**DEINE AUFGABE:** Gib aus dem Text über EU-Lobbyisten unten die Stelle wörtlich wieder, die mit "Es sind gefragte" beginnt und mit "von Transparency International." endet.

**TEXTAUSZUG:**
+++++

Es sind gefragte Experten, die nicht nur viel Fachwissen, sondern auch die richtigen Kontakte mitbringen. Ehemalige Abgeordnete des EU-Parlaments, Kommissare oder Mitarbeiter der EU-Institutionen. Das hat auch Google erkannt: Über die Hälfte der EU-Lobbyisten des Konzerns haben dem Bericht von Transparency International zufolge zuvor für eine der EU-Institutionen gearbeitet.
Dreißig Prozent der untersuchten Abgeordneten würden nach ihrer Zeit als Abgeordnete für Lobbyorganisationen arbeiten. Und sogar über die Hälfte der ehemaligen EU-Kommissare seien später für Unternehmen aktiv, die im EU-Lobbyistenregister aufgeführt sind. Die meisten davon im Auftrag der Wirtschaft, deutlich weniger für NGOs, Universitäten oder Think Tanks. Das könne schnell zu Interessenkonflikten führen, kritisiert Daniel Freund von Transparency International.
Bestätigung vor einem Ethikkommittee bei Parlamentariern nicht nötig
"Also uns geht es nicht darum, dass man generell einen Wechsel unterbindet. Das kann natürlich nicht die Lösung sein. Sondern man muss wirklich gute Regeln finden, einmal, indem man eine Abkühlzeit hat. Eine Karenzzeit, in der man nicht ins Lobbying wechseln darf."
Solche Regeln gibt es auf EU-Ebene bereits. So müssen sich ehemalige EU-Kommissare in den ersten 18 Monaten eine neue Beschäftigung von einem Ethikkommittee der Kommission bestätigen lassen. Ähnliche Regeln gelten für EU-Beamte und Assistenten von EU-Abgeordneten. Anders sieht es bei den Parlamentariern selbst aus: Abgeordnete können nach ihrer Zeit im Parlament sofort in die freie Wirtschaft wechseln. Aus Sicht von Transparency sollten diese Regeln verschärft werden.
"Aber, und das ist fast noch wichtiger: Wir brauchen eine unabhängige Aufsichtsbehörde, die im Einzelfall entscheidet, ob eine neue Tätigkeit mit dem Verhaltenskodex oder mit den Ethikregeln im Einklang steht."
Strenge Regeln in Frankreich
Transparency International verweist dabei auf Frankreich, wo es ein solches zentrales Ethikkommittee bereits gibt. Seit 2014 arbeitet diese Behörde und hat in 23 Fällen die Ermittlungsbehörden einschalten müssen.

+++++

Gespeicherte Einträge:
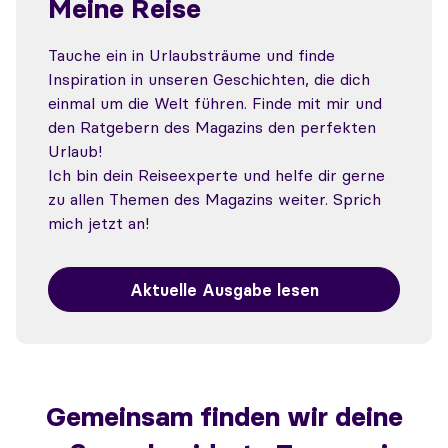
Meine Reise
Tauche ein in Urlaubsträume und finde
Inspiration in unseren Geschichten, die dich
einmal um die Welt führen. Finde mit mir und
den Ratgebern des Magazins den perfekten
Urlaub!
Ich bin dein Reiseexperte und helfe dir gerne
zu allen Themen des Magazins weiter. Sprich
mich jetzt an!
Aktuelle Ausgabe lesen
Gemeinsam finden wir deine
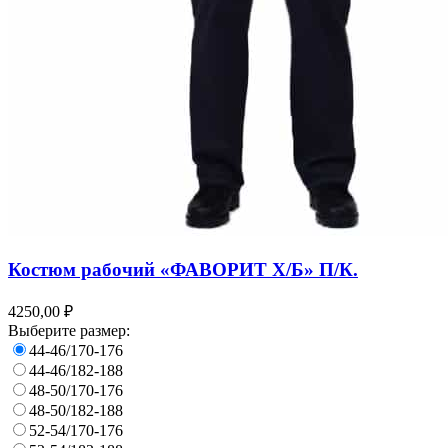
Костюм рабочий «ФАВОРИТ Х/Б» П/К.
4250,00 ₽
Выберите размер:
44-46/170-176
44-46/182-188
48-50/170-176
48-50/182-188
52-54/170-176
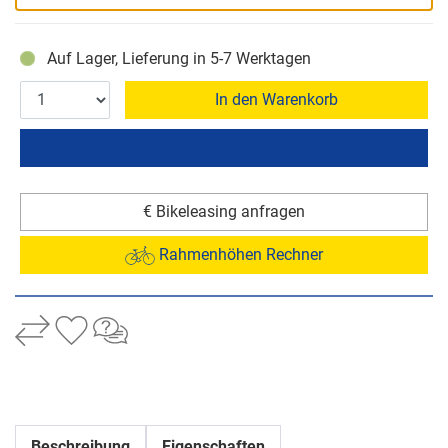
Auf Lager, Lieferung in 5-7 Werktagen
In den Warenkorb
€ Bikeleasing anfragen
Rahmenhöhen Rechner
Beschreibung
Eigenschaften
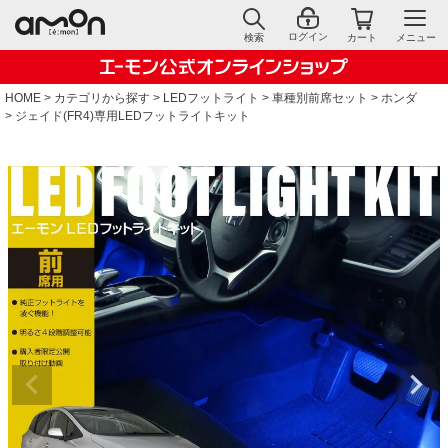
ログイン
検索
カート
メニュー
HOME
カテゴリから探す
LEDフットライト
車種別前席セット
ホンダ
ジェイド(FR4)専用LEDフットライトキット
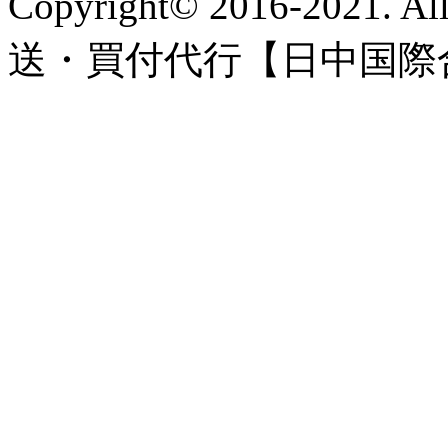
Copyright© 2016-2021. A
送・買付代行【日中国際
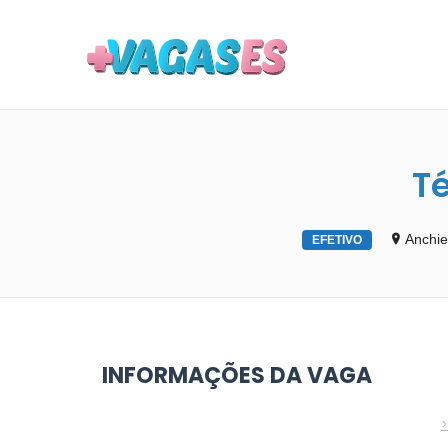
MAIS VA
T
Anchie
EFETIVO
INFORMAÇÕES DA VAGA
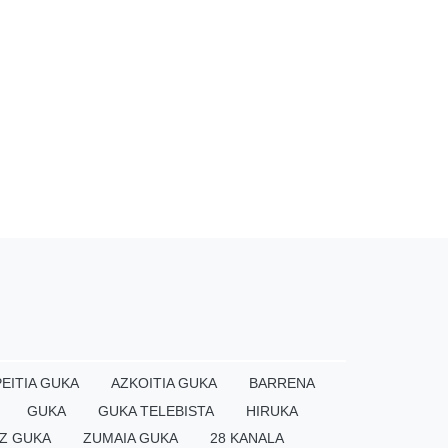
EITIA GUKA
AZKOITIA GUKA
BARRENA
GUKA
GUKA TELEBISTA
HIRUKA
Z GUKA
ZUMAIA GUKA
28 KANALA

+++++

**LÖSUNG:**
Es sind gefragte Experten, die nicht nur viel Fachwissen, sondern auch die richtigen Kontakte mitbringen. Ehemalige Abgeordnete des EU-Parlaments, Kommissare oder Mitarbeiter der EU-Institutionen. Das hat auch Google erkannt: Über die Hälfte der EU-Lobbyisten des Konzerns haben dem Bericht von Transparency International zufolge zuvor für eine der EU-Institutionen gearbeitet.
Dreißig Prozent der untersuchten Abgeordneten würden nach ihrer Zeit als Abgeordnete für Lobbyorganisationen arbeiten. Und sogar über die Hälfte der ehemaligen EU-Kommissare seien später für Unternehmen aktiv, die im EU-Lobbyistenregister aufgeführt sind. Die meisten davon im Auftrag der Wirtschaft, deutlich weniger für NGOs, Universitäten oder Think Tanks. Das könne schnell zu Interessenkonflikten führen, kritisiert Daniel Freund von Transparency International.